_Working data_.
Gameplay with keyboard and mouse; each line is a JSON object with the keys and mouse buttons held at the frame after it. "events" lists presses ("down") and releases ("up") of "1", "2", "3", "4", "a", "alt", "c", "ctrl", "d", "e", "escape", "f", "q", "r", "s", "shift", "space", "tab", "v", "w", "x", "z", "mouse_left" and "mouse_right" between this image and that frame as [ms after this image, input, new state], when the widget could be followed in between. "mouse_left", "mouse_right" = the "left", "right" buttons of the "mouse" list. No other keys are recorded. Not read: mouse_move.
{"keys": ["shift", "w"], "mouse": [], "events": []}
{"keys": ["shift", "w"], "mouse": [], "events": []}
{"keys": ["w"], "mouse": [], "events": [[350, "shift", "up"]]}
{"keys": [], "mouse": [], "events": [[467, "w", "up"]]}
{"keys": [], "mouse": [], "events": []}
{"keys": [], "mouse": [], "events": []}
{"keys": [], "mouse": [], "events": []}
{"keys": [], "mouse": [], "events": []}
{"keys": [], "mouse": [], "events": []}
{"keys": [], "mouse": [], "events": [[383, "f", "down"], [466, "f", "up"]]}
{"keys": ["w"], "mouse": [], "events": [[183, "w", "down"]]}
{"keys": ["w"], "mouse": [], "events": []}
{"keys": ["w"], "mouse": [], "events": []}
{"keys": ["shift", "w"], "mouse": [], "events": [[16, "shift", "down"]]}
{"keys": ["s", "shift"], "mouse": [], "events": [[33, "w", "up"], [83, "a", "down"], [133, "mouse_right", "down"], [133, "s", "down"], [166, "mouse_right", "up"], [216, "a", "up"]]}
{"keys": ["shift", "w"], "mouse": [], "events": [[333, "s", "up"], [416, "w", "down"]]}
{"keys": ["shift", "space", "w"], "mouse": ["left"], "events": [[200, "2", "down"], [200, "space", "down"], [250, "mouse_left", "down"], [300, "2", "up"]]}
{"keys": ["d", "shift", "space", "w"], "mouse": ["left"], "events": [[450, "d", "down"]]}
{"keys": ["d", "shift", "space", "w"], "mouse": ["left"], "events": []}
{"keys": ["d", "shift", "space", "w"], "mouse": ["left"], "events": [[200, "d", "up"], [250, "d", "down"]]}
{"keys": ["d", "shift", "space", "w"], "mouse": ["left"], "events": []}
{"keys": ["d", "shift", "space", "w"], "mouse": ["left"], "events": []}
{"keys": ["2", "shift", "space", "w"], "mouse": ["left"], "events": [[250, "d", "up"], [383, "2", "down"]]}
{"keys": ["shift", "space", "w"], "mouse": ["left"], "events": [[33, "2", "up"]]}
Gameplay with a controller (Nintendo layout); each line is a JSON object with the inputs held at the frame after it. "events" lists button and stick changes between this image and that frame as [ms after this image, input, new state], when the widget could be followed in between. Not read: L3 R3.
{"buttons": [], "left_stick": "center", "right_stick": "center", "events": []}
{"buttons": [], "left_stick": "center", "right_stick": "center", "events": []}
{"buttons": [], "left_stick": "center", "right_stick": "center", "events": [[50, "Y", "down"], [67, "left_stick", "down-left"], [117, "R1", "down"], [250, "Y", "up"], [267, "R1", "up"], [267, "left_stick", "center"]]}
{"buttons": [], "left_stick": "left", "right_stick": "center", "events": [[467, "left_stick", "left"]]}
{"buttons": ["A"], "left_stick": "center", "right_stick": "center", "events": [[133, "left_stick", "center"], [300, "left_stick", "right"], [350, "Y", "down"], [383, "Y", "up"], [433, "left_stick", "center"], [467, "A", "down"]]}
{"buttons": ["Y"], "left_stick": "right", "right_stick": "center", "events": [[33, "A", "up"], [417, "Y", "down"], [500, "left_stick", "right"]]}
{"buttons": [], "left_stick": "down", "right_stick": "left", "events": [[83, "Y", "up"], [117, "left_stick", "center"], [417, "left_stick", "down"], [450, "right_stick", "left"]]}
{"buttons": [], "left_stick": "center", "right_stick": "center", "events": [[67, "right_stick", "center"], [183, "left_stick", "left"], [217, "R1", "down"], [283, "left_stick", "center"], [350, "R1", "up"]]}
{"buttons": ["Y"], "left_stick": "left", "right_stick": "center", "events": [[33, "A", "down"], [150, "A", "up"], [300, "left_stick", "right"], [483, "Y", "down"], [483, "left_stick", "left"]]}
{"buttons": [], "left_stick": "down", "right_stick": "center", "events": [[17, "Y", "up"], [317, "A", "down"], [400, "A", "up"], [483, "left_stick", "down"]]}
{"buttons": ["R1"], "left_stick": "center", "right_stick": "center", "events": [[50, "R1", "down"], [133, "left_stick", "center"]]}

_What to work on_.
Whatever lines appear above, reproduce every one of them exactly.

_Solution for this task_.
Gameplay with keyboard and mouse; each line is a JSON object with the keys and mouse buttons held at the frame after it. "events" lists presses ("down") and releases ("up") of "1", "2", "3", "4", "a", "alt", "c", "ctrl", "d", "e", "escape", "f", "q", "r", "s", "shift", "space", "tab", "v", "w", "x", "z", "mouse_left" and "mouse_right" between this image and that frame as [ms after this image, input, new state], when the widget could be followed in between. "mouse_left", "mouse_right" = the "left", "right" buttons of the "mouse" list. No other keys are recorded. Not read: mouse_move.
{"keys": ["shift", "w"], "mouse": [], "events": []}
{"keys": ["shift", "w"], "mouse": [], "events": []}
{"keys": ["w"], "mouse": [], "events": [[350, "shift", "up"]]}
{"keys": [], "mouse": [], "events": [[467, "w", "up"]]}
{"keys": [], "mouse": [], "events": []}
{"keys": [], "mouse": [], "events": []}
{"keys": [], "mouse": [], "events": []}
{"keys": [], "mouse": [], "events": []}
{"keys": [], "mouse": [], "events": []}
{"keys": [], "mouse": [], "events": [[383, "f", "down"], [466, "f", "up"]]}
{"keys": ["w"], "mouse": [], "events": [[183, "w", "down"]]}
{"keys": ["w"], "mouse": [], "events": []}
{"keys": ["w"], "mouse": [], "events": []}
{"keys": ["shift", "w"], "mouse": [], "events": [[16, "shift", "down"]]}
{"keys": ["s", "shift"], "mouse": [], "events": [[33, "w", "up"], [83, "a", "down"], [133, "mouse_right", "down"], [133, "s", "down"], [166, "mouse_right", "up"], [216, "a", "up"]]}
{"keys": ["shift", "w"], "mouse": [], "events": [[333, "s", "up"], [416, "w", "down"]]}
{"keys": ["shift", "space", "w"], "mouse": ["left"], "events": [[200, "2", "down"], [200, "space", "down"], [250, "mouse_left", "down"], [300, "2", "up"]]}
{"keys": ["d", "shift", "space", "w"], "mouse": ["left"], "events": [[450, "d", "down"]]}
{"keys": ["d", "shift", "space", "w"], "mouse": ["left"], "events": []}
{"keys": ["d", "shift", "space", "w"], "mouse": ["left"], "events": [[200, "d", "up"], [250, "d", "down"]]}
{"keys": ["d", "shift", "space", "w"], "mouse": ["left"], "events": []}
{"keys": ["d", "shift", "space", "w"], "mouse": ["left"], "events": []}
{"keys": ["2", "shift", "space", "w"], "mouse": ["left"], "events": [[250, "d", "up"], [383, "2", "down"]]}
{"keys": ["shift", "space", "w"], "mouse": ["left"], "events": [[33, "2", "up"]]}
Gameplay with a controller (Nintendo layout); each line is a JSON object with the inputs held at the frame after it. "events" lists button and stick changes between this image and that frame as [ms after this image, input, new state], when the widget could be followed in between. Not read: L3 R3.
{"buttons": [], "left_stick": "center", "right_stick": "center", "events": []}
{"buttons": [], "left_stick": "center", "right_stick": "center", "events": []}
{"buttons": [], "left_stick": "center", "right_stick": "center", "events": [[50, "Y", "down"], [67, "left_stick", "down-left"], [117, "R1", "down"], [250, "Y", "up"], [267, "R1", "up"], [267, "left_stick", "center"]]}
{"buttons": [], "left_stick": "left", "right_stick": "center", "events": [[467, "left_stick", "left"]]}
{"buttons": ["A"], "left_stick": "center", "right_stick": "center", "events": [[133, "left_stick", "center"], [300, "left_stick", "right"], [350, "Y", "down"], [383, "Y", "up"], [433, "left_stick", "center"], [467, "A", "down"]]}
{"buttons": ["Y"], "left_stick": "right", "right_stick": "center", "events": [[33, "A", "up"], [417, "Y", "down"], [500, "left_stick", "right"]]}
{"buttons": [], "left_stick": "down", "right_stick": "left", "events": [[83, "Y", "up"], [117, "left_stick", "center"], [417, "left_stick", "down"], [450, "right_stick", "left"]]}
{"buttons": [], "left_stick": "center", "right_stick": "center", "events": [[67, "right_stick", "center"], [183, "left_stick", "left"], [217, "R1", "down"], [283, "left_stick", "center"], [350, "R1", "up"]]}
{"buttons": ["Y"], "left_stick": "left", "right_stick": "center", "events": [[33, "A", "down"], [150, "A", "up"], [300, "left_stick", "right"], [483, "Y", "down"], [483, "left_stick", "left"]]}
{"buttons": [], "left_stick": "down", "right_stick": "center", "events": [[17, "Y", "up"], [317, "A", "down"], [400, "A", "up"], [483, "left_stick", "down"]]}
{"buttons": ["R1"], "left_stick": "center", "right_stick": "center", "events": [[50, "R1", "down"], [133, "left_stick", "center"]]}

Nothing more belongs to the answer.